◆ ЦИТИРУЕМЫЙ ОТРЫВОК:
После Сталинграда. Семь лет в советском плену. 1943—1950 — страница 9 из 53

То же самое происходило и с моими товарищами. Я обратил внимание на то, что мы могли разговаривать на эту тему практически часами.

День ото дня состояние нашего здоровья становилось все более шатким. Если бы я сам не пребывал в состоянии отупения, то у меня вызывали бы отвращение картины, которые мне довелось увидеть. Время от времени нам в вагон швыряли несколько поленьев дров, и кому-то из самых крепких приходилось расщеплять их полосой железа. Дров не хватало для того, чтобы постоянно поддерживать огонь в печи, которая по большей части пребывала холодной. Пищу тоже выдавали нерегулярно, но один раз в день нам, как правило, приносили что-нибудь из горячего. Если не везло, то приходилось дожидаться следующего дня. Я не знал, где именно мы находимся и в каком направлении нас везут. Люди, что ехали «на верхнем ярусе», считали, что мы уже проехали Пензу, что Волга осталась позади. Но где находится пункт назначения? На Урале? В Сибири? Общее направление движения указывало на эти места.

◆ СОДЕРЖИМОЕ НАБОРА ДАННЫХ:
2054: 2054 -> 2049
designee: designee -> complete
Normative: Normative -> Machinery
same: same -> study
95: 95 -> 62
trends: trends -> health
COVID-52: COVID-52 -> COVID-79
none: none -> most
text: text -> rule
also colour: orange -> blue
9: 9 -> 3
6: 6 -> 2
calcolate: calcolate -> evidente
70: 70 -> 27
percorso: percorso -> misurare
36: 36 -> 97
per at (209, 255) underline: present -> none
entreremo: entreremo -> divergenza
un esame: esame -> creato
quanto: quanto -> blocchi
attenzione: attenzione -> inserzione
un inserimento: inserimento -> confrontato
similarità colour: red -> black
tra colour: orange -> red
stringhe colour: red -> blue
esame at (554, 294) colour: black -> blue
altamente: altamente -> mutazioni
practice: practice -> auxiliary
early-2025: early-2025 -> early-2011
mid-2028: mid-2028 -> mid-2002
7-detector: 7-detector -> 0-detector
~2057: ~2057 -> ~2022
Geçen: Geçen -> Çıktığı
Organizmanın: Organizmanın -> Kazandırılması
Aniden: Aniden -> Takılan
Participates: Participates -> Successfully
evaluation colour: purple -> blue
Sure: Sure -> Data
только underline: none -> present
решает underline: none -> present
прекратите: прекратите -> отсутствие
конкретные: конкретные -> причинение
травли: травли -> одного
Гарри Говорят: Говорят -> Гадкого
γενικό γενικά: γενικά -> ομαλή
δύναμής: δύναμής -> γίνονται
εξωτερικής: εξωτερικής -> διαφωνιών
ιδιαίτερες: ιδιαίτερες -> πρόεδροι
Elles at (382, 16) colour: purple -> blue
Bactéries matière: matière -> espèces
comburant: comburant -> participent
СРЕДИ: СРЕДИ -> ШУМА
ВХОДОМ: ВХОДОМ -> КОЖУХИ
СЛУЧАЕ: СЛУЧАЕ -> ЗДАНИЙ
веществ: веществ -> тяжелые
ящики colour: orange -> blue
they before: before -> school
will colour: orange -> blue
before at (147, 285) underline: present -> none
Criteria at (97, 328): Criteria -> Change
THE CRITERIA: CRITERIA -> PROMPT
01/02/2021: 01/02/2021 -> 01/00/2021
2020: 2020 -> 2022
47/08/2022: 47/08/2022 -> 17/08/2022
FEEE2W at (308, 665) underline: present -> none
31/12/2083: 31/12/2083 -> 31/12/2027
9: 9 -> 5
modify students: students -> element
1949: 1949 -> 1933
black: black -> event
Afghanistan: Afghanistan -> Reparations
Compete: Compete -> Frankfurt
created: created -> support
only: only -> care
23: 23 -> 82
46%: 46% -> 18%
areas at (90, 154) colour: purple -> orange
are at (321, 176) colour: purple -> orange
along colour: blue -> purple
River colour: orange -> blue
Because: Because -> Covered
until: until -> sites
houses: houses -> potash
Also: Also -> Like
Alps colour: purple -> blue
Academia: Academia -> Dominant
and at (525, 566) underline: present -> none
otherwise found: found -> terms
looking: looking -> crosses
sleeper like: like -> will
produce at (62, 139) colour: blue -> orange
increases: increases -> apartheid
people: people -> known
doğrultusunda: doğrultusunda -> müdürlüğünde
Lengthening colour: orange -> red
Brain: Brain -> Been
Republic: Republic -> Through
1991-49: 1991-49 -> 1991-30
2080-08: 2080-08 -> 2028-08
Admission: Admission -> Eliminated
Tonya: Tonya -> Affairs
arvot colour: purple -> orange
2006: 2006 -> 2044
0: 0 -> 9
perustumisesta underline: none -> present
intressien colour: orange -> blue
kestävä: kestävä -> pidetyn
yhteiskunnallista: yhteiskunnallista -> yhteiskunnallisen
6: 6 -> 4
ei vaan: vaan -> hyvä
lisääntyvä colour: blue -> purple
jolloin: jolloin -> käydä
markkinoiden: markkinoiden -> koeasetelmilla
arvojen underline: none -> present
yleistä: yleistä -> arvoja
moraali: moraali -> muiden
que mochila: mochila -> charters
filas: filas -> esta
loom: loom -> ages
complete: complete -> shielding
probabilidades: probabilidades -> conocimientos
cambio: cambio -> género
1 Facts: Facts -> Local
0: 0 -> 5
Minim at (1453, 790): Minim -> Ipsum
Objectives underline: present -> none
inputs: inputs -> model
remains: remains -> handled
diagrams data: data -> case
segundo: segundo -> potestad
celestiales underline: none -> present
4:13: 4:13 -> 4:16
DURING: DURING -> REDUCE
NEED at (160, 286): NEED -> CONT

◆ ЗАДАНИЕ: Воспроизведите целиком, без единого изменения, отрывок о советском плене. Записи никак не связаны с отрывком.

◆ ПОЛНЫЙ ОТВЕТ:
После Сталинграда. Семь лет в советском плену. 1943—1950 — страница 9 из 53

То же самое происходило и с моими товарищами. Я обратил внимание на то, что мы могли разговаривать на эту тему практически часами.

День ото дня состояние нашего здоровья становилось все более шатким. Если бы я сам не пребывал в состоянии отупения, то у меня вызывали бы отвращение картины, которые мне довелось увидеть. Время от времени нам в вагон швыряли несколько поленьев дров, и кому-то из самых крепких приходилось расщеплять их полосой железа. Дров не хватало для того, чтобы постоянно поддерживать огонь в печи, которая по большей части пребывала холодной. Пищу тоже выдавали нерегулярно, но один раз в день нам, как правило, приносили что-нибудь из горячего. Если не везло, то приходилось дожидаться следующего дня. Я не знал, где именно мы находимся и в каком направлении нас везут. Люди, что ехали «на верхнем ярусе», считали, что мы уже проехали Пензу, что Волга осталась позади. Но где находится пункт назначения? На Урале? В Сибири? Общее направление движения указывало на эти места.